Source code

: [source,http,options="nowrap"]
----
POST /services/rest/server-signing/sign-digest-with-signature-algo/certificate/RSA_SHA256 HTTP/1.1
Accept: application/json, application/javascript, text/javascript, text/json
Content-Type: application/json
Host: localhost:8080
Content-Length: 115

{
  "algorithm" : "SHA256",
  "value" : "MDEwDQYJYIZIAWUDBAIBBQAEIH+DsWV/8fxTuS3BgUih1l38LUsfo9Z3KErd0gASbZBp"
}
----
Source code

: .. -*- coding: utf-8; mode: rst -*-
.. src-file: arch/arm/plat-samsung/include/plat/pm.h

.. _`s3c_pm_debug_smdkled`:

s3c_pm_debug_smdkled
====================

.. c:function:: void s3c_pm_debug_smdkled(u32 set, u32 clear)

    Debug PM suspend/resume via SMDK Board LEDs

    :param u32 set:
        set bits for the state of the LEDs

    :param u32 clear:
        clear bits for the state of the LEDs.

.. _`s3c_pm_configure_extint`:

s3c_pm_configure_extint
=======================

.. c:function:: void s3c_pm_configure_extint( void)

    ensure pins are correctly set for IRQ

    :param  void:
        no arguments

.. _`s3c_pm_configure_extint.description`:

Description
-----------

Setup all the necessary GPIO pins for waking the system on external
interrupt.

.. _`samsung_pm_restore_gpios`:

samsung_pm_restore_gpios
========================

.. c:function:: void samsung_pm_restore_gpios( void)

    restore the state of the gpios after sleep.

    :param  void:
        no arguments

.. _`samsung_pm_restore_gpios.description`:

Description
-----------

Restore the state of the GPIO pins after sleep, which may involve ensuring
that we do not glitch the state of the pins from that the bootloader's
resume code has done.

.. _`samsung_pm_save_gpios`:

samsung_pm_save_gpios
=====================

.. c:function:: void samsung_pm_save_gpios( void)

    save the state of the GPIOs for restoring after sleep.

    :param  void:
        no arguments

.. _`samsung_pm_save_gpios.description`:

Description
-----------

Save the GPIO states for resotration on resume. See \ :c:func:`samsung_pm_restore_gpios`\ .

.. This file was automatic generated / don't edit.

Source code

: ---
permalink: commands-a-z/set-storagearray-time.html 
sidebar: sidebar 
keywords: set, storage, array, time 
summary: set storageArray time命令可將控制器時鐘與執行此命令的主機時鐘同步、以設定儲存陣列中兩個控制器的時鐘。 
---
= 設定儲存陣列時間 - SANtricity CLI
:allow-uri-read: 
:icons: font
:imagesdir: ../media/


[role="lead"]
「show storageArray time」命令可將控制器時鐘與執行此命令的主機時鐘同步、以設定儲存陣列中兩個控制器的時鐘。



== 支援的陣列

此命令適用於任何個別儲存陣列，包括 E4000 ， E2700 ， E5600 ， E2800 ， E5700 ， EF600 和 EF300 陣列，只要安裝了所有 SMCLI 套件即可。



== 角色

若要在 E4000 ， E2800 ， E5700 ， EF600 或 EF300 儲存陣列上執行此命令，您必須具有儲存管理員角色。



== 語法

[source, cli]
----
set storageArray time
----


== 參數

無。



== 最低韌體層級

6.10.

• Action item
Each line of the entries holding the string "function" should be found and copied.

• Written reply
.. c:function:: void s3c_pm_debug_smdkled(u32 set, u32 clear)
.. c:function:: void s3c_pm_configure_extint( void)
.. c:function:: void samsung_pm_restore_gpios( void)
.. c:function:: void samsung_pm_save_gpios( void)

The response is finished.